Série de consignes »
**a.** Recopiez le passage du texte sur le siège de Khone, en commençant aux mots « Turbulent, querelleur, méprisant » et en vous arrêtant après « pour motifs disciplinaires. ».
**b.** D'après le texte sur le siège de Khone, à quelle date le blocus de la compagnie du lieutenant Pourchot fut-il levé ?
**c.** Dans le texte sur le siège de Khone, présentez sous forme de liste le paragraphe qui commence par « Turbulent, querelleur », sans perdre ses faits principaux.

Texte fourni »
┏━━
La veille de la capture du capitaine Thoreux, 1.000 Siamois avaient déjà assiégé le poste français de Khone, défendu par le lieutenant Paul Pourchot, six sous-officiers français et 98 fusiliers annamites. Ce fut un blocus plutôt qu'un siège, car les Siamois ne purent s'emparer du fort. Ils avaient plusieurs pièces d'artillerie dans les forts qu'ils avaient construits sur les îles dans le Mékong, au nord de Khone, mais elles étaient beaucoup trop lourdes pour être transporté en canot. Les Siamois se contentèrent de bombarder le fort sans grands dommages. Les pertes furent très légères des deux côtés, quelques hommes chez les Siamois et un blessé léger chez les Français. Nous savons peu de choses de ce lieutenant sinon qu'il est comme Thoreux sorti du rang et mourut en 1908 au terme d'une terne carrière, toujours sous son grade de lieutenant après avoir reçu les mêmes décorations.
Une colonne de secours vint alors pour dégager le fort, commandée par un officier d'exception, le capitaine Luc Adam de Villiers, le héros de cette mission du Mékong, personnage coloré, l'opposé complet du terne Capitaine Thoreux et du falot Lieutenant Pourchot. Né le 11 juillet 1856 à Saint-Denis de la Réunion, sorti de Saint-Cyr en 1879 ; il choisit d'entrer l'infanterie navale et passa la plus grande partie de sa carrière en Indochine.
Turbulent, querelleur, méprisant les tâches administratives, il fut aussi un joueur endurci. Sanctionné une première fois en 1880 pour de criardes dettes de jeu, il le fut ensuite à de multiples reprises tout au long de sa carrière sous les drapeaux de 163 jours d'arrêts de rigueur pour motifs disciplinaires.
Il fut cependant un excellent officier habile dans les manœuvres, courageux et audacieux, qui devait remporter des succès remarquables en opérations. Après avoir levé le blocus de la compagnie du lieutenant Pourchot le 23 mars 1893, les Français construisirent deux autres postes au nord et au sud de l'île de Khone en attendant des renforts et les instructions du commandement central avant de pousser en amont sur le Mékong. Les Siamois restèrent aux commandes des îles au nord des chutes Khone. Ils avaient établi deux forts sur la rive gauche, à 3 et 4 km au nord-est de Khone, un fort sur une île entre Khone et la rive gauche, et quelques petits avant-postes sur une douzaine d'îles et d'îlots, et sur la partie sud-est de l'île de Don-Som, à quelque 4 km au nord-est du petit fort de Khone. Ils avaient construit d'imposantes fortifications, comprenant des tranchées et des abris casematés protégés par des palissades susceptibles de résister aux tirs d'artillerie de campagne, défendus par une garnison de plus de 1000 hommes et cinq canons. Le capitaine Adam de Villiers reçut l'ordre de s'en emparer au début du mois de juillet.
┗━━
Données enregistrées »
┏━━
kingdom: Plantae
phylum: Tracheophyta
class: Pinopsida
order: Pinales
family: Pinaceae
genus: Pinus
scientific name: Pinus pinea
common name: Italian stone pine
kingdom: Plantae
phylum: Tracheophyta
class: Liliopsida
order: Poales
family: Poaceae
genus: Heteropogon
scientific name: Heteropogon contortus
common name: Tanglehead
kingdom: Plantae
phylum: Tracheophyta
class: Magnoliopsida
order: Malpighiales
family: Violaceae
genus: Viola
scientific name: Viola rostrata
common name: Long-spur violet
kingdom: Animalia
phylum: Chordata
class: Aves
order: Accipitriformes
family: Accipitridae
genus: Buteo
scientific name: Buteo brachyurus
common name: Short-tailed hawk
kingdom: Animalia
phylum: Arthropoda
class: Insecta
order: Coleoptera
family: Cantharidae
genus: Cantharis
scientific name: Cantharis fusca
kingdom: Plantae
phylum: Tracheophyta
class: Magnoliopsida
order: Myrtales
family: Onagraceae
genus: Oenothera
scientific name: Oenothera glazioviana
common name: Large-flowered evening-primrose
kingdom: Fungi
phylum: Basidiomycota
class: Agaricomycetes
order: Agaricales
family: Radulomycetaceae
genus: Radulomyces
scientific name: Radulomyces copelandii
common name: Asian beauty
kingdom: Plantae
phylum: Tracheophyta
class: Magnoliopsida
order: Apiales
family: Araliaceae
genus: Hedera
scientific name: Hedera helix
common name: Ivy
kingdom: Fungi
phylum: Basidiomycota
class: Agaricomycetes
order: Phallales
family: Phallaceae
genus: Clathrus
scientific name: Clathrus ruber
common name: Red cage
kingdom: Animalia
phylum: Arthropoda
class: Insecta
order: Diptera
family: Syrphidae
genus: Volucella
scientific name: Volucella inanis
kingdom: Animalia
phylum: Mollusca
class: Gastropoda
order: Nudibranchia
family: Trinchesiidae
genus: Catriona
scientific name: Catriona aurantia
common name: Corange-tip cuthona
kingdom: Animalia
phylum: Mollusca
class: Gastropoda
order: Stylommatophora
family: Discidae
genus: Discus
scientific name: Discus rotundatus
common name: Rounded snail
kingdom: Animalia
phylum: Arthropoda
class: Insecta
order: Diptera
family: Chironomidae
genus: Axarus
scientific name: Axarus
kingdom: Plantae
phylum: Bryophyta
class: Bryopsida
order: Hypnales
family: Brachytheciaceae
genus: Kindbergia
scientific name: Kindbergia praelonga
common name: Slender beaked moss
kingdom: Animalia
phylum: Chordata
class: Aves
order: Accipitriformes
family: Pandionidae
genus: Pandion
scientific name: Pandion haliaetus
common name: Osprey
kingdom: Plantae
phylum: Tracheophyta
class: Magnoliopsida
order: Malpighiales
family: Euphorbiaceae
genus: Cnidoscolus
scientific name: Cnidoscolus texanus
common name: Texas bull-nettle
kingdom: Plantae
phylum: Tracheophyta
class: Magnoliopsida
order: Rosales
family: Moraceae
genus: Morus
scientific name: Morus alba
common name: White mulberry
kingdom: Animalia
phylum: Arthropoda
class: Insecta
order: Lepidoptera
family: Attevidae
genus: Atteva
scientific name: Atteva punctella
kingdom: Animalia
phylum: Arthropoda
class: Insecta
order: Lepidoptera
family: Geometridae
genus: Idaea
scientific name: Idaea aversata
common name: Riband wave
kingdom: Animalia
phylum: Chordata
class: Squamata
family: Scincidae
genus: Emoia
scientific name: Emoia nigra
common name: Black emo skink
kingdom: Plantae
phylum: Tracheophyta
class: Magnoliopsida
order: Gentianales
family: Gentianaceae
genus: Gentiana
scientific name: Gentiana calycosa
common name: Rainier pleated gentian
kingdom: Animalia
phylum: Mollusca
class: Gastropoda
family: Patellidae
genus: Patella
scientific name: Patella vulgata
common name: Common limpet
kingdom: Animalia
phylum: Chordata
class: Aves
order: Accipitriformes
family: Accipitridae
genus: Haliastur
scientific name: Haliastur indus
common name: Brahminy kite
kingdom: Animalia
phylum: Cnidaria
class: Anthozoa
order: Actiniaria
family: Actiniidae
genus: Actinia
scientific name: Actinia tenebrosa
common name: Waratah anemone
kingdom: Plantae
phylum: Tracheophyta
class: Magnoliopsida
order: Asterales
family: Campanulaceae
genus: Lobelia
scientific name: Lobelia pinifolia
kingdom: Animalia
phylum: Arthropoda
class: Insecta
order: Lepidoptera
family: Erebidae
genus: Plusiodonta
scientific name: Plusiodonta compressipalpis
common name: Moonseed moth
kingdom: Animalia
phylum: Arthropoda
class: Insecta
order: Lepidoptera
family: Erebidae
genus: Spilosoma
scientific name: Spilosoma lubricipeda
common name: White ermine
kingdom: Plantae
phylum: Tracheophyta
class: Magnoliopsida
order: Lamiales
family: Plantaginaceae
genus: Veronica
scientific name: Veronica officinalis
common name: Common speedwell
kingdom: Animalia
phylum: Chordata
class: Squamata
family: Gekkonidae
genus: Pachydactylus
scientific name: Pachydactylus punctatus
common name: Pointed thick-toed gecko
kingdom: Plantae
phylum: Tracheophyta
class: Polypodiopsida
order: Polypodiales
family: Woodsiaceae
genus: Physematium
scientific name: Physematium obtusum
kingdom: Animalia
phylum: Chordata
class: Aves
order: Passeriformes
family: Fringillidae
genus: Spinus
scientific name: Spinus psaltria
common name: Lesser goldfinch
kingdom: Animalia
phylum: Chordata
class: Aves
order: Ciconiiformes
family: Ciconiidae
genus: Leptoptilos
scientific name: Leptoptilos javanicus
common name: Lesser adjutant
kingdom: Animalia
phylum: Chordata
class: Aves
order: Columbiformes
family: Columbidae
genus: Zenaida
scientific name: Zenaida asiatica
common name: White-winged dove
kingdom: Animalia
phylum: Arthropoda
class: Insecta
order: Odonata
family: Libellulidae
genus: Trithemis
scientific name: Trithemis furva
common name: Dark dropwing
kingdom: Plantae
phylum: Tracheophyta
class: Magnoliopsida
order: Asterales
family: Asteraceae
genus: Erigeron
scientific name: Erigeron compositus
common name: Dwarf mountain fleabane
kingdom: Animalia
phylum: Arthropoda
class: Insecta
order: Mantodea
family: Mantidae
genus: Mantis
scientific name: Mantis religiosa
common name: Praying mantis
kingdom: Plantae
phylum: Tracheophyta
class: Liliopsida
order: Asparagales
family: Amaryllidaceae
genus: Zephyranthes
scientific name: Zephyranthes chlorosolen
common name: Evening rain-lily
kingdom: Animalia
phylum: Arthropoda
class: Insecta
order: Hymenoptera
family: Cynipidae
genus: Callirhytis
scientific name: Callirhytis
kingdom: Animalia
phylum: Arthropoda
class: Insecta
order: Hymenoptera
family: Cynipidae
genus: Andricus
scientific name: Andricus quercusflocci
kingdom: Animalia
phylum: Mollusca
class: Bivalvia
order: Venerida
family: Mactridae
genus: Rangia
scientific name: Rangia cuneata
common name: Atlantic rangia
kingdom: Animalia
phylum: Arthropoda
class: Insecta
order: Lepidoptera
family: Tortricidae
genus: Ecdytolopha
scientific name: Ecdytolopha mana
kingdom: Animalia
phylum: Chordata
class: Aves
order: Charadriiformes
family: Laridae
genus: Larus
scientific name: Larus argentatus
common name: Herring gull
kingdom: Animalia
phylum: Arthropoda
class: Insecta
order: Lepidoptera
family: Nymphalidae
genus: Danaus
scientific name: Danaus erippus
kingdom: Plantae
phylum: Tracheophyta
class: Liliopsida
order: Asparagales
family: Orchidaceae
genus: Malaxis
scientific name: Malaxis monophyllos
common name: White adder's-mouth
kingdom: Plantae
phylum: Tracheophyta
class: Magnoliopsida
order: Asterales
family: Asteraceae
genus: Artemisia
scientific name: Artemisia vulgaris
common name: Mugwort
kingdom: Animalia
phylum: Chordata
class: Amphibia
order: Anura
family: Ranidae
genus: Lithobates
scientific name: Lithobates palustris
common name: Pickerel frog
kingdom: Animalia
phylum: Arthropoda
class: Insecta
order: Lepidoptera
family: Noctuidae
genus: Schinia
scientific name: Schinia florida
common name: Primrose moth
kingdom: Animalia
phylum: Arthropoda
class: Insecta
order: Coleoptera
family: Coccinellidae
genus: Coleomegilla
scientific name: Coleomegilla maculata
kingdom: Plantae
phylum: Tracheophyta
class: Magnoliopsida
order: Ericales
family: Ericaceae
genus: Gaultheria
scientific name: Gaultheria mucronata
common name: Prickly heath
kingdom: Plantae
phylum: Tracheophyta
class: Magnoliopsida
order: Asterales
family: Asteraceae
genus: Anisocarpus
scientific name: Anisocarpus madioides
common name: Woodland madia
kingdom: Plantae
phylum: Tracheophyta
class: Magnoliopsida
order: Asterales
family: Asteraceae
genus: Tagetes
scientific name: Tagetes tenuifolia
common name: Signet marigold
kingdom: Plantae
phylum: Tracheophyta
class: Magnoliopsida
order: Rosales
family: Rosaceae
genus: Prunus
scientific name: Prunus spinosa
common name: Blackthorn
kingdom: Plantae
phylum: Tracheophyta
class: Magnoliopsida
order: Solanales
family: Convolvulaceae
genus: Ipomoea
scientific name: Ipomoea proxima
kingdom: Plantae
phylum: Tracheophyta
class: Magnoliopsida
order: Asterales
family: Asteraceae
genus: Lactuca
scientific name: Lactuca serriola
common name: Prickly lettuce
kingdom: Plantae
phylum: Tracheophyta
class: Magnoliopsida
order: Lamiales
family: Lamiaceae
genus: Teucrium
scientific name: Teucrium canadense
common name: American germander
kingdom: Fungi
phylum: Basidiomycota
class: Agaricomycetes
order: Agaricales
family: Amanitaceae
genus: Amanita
┗━━
Corrigé »
**a.**
Turbulent, querelleur, méprisant les tâches administratives, il fut aussi un joueur endurci. Sanctionné une première fois en 1880 pour de criardes dettes de jeu, il le fut ensuite à de multiples reprises tout au long de sa carrière sous les drapeaux de 163 jours d'arrêts de rigueur pour motifs disciplinaires.

**b.** Le 23 mars 1893.

**c.**
- Turbulent, querelleur et méprisant les tâches administratives
- Joueur endurci
- Sanctionné une première fois en 1880 pour des dettes de jeu
- Sanctionné ensuite à de multiples reprises au cours de sa carrière : 163 jours d'arrêts de rigueur pour motifs disciplinaires